Pesan untuk Pemimpin Negeri
Dalam khotbahnya, Haedar secara khusus menyampaikan imbauan kepada para pemimpin negeri. Ia menyoroti berbagai permasalahan bangsa seperti korupsi, penyalahgunaan kekuasaan, dan perusakan sumber daya alam yang menurutnya berakar dari hawa nafsu yang tidak terkendali.
“Jika jiwa kekhalifahan seorang pemimpin luntur, maka akan muncul penyalahgunaan kekuasaan yang merugikan rakyat dan merusak tatanan kehidupan,” tegasnya.
Haedar mengingatkan bahwa pemimpin sejatinya adalah khalifah Allah di bumi yang memiliki tanggung jawab besar untuk menegakkan keadilan dan kebenaran.
“Para pemimpin harus memiliki kesadaran sebagai hamba Allah. Jika amanah dijalankan dengan benar, adil, dan bermoral, maka negeri ini akan menjadi negeri yang baldah tayyibah, negeri yang penuh keberkahan,” ungkapnya.
Dua Parameter Ketakwaan
Lebih lanjut, Haedar menyebutkan dua parameter yang menjadi indikator bertambahnya ketakwaan setelah menjalani ibadah Ramadan. Pertama, hubungan dengan Allah (habluminallah) yang ditandai dengan kedekatan spiritual dan kewaspadaan terhadap segala yang dapat merusak iman.
Kedua, hubungan dengan sesama manusia (habluminannas) yang tercermin dalam sikap ihsan, keadilan, dan kepedulian sosial.

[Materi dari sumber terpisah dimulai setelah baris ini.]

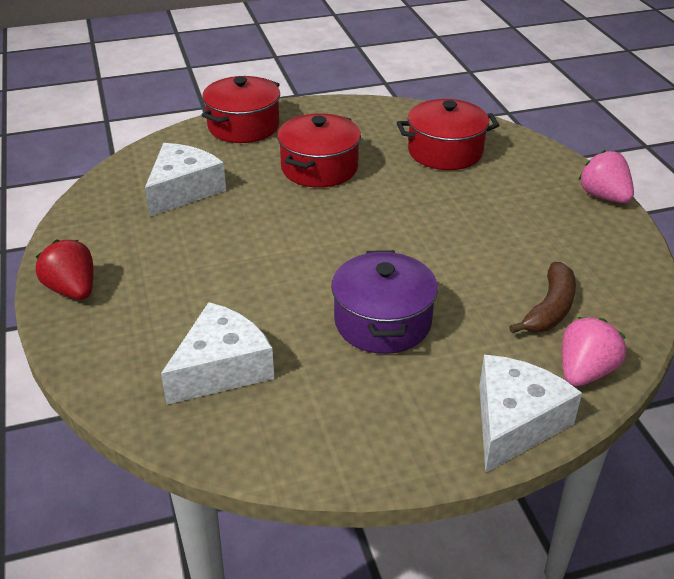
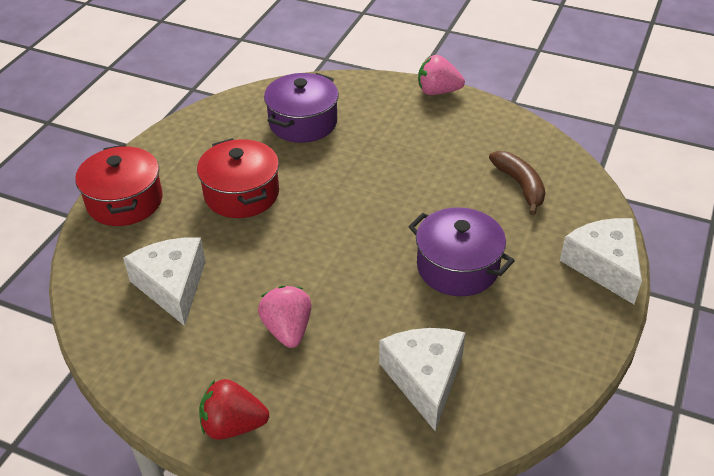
camera: 50 degrees left, 5 degrees up
red pot [397,99,500,170] -> purple pot [264,73,339,143]
pink strawberry [562,317,626,386] -> pink strawberry moved to [258,286,311,348]

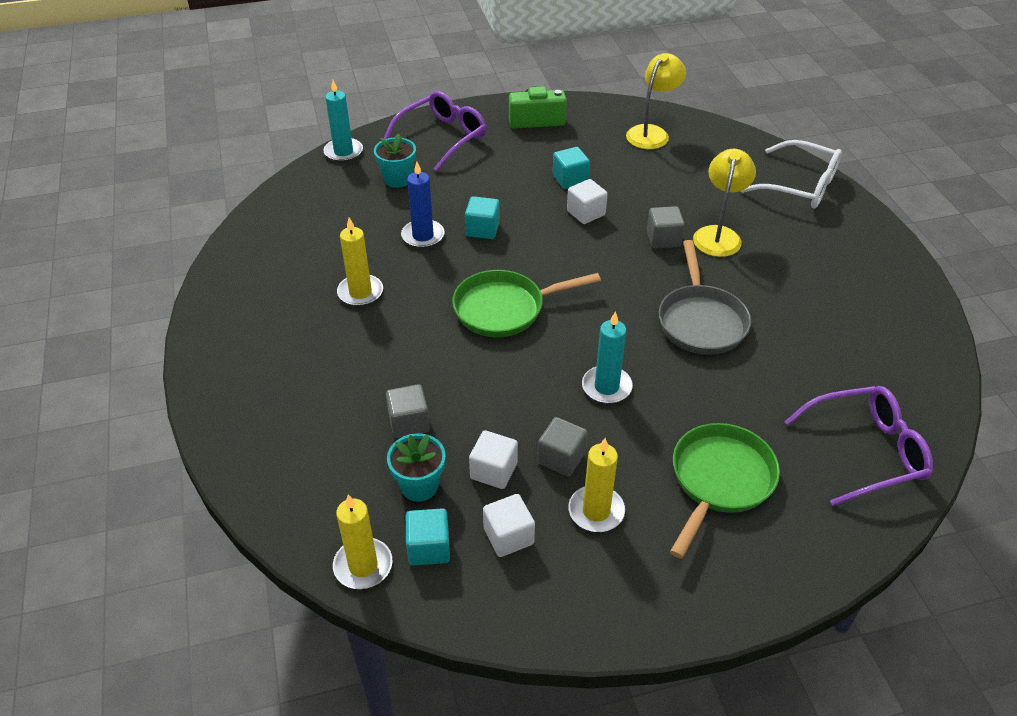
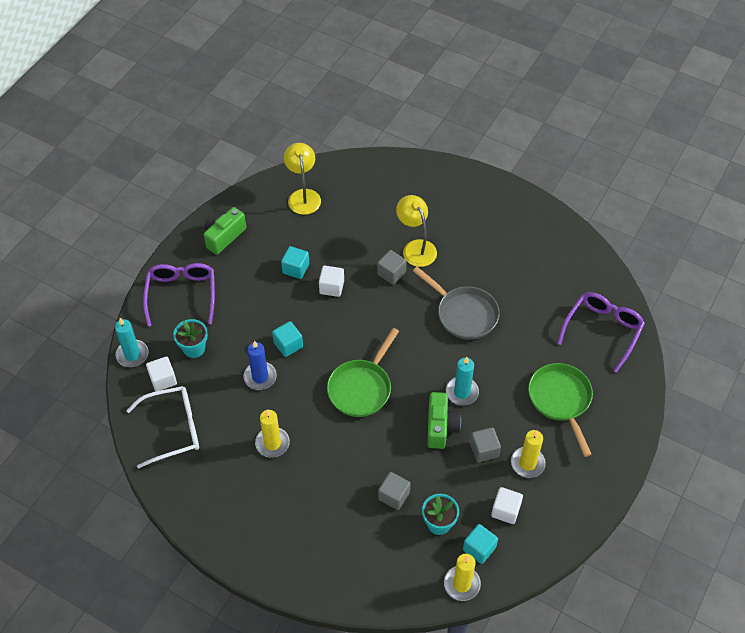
camera: 45 degrees left, 10 degrees up
white cube [469,430,518,489] -> white cube moved to [146,356,177,391]
white glasses [740,140,842,209] -> white glasses moved to [126,386,199,468]
none -> green camera [427,392,461,449]

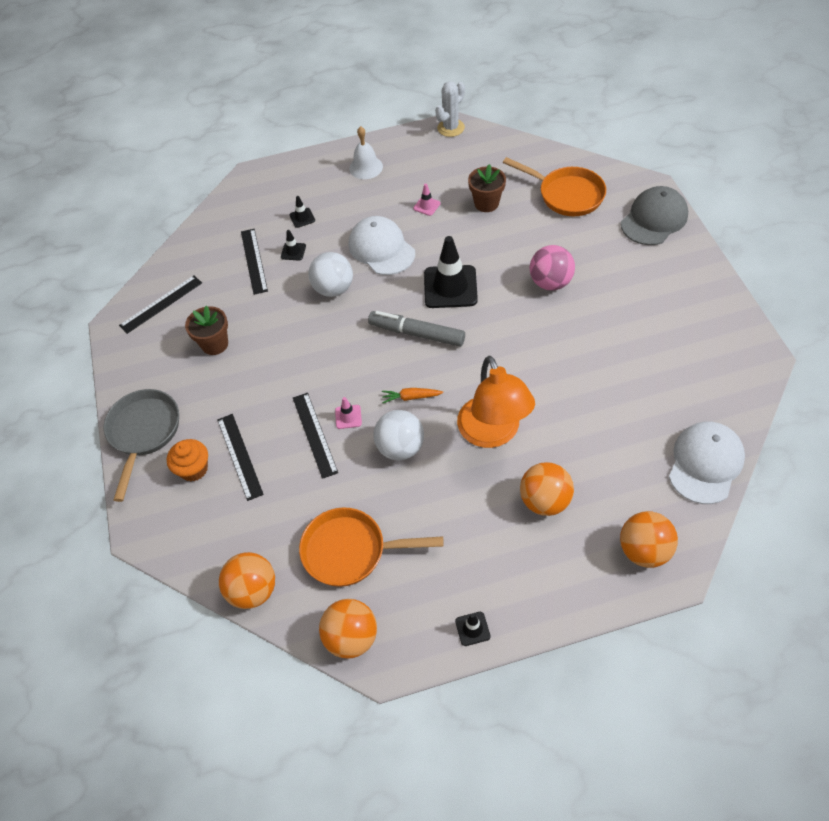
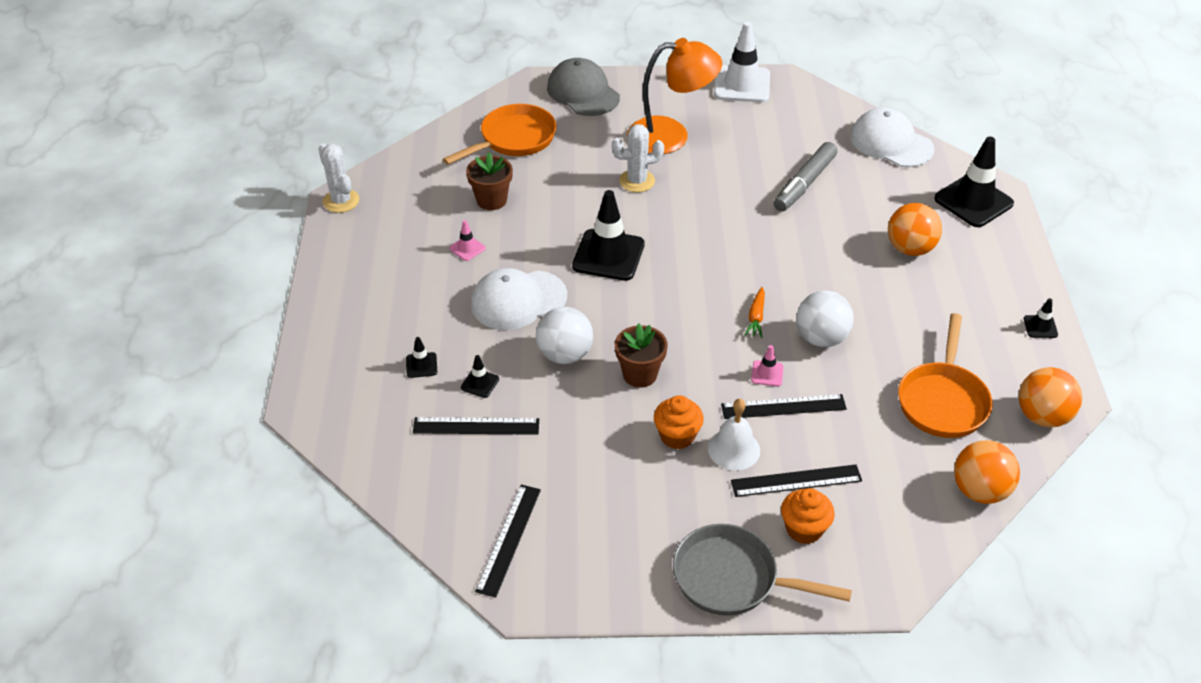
camera: 80 degrees left, 10 degrees down
black ruler [119,275,202,334] -> black ruler turned 45 degrees clockwise [475,485,541,598]
brown flower pot [185,305,228,355] -> brown flower pot moved to [615,324,668,388]
white bell [349,126,383,179] -> white bell moved to [708,399,760,470]
grey marker [368,311,465,347] -> grey marker moved to [774,142,837,212]
orange lamp [457,356,535,448] -> orange lamp moved to [627,38,722,154]
pink ball [530,245,575,290] -> white cactus [612,124,664,192]
orange ball [620,511,678,568] -> black traffic cone [934,137,1014,227]
none -> orange cupcake [654,395,704,449]
none -> white traffic cone [714,22,770,102]

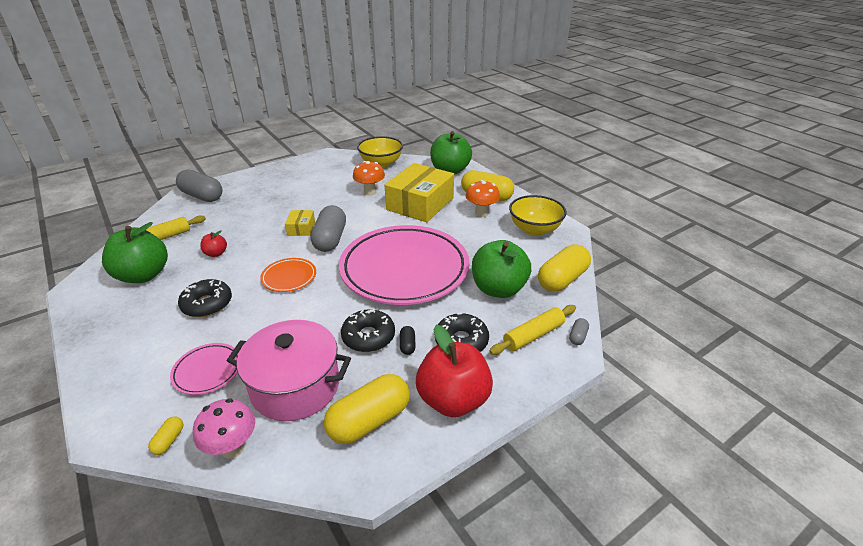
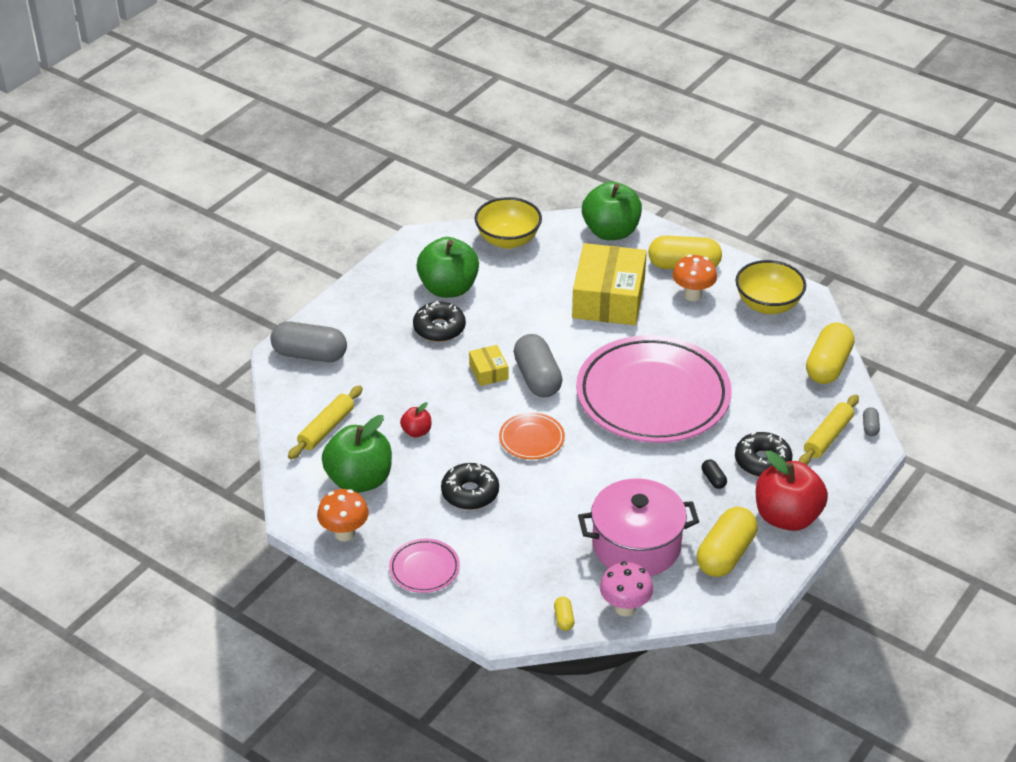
camera: 20 degrees left, 5 degrees up
pink plate [170,343,239,395] -> pink plate moved to [389,539,460,593]
black donut [341,309,395,352] -> black donut moved to [413,301,466,342]
orange mushroom [353,161,385,196] -> orange mushroom moved to [317,489,369,541]
green apple [472,240,531,298] -> green apple moved to [416,237,479,298]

“Orang yang bertakwa adalah mereka yang taqarrub kepada Allah, selalu merasa dekat dengan-Nya, dan menjadikan iman sebagai landasan hidup. Di sisi lain, mereka juga berbuat baik kepada sesama, menjaga silaturahmi, dan menjadi perekat kebersamaan bangsa,” jelas Haedar.
Idul Fitri dan Kebersamaan Bangsa
Haedar juga mengajak umat Islam untuk menjadikan Idulfitri sebagai momentum mempererat ukhuwah dan membangun kebersamaan bangsa.
Ia berharap semangat silaturahmi yang menjadi tradisi Idulfitri dapat menguatkan persatuan di tengah tantangan konflik kepentingan dan perebutan kekuasaan yang kerap memecah belah.
“Indonesia membutuhkan pemimpin dan rakyat yang bersatu dalam semangat keadaban. Jangan biarkan hawa nafsu dan konflik kepentingan menghancurkan tali persaudaraan kita,” pesannya.
Di akhir khotbahnya, Haedar mengajak seluruh jamaah untuk menjadikan Idulfitri 1446 H sebagai tonggak kebangkitan spiritual dan sosial. “Mari kita songsong hari kemenangan ini dengan hati yang bersih, jiwa yang hanif, dan tekad untuk membangun negeri yang lebih baik.
Taqobalallahu minna wa minkum, selamat Hari Raya Idulfitri,” tutupnya, disambut takbir dan haru dari ribuan jamaah yang hadir.
Khotbah Haedar Nashir kali ini tidak hanya menjadi pengingat bagi umat Islam, tetapi juga seruan kepada para pemimpin untuk menjalankan amanah dengan penuh integritas demi keberkahan bangsa Indonesia.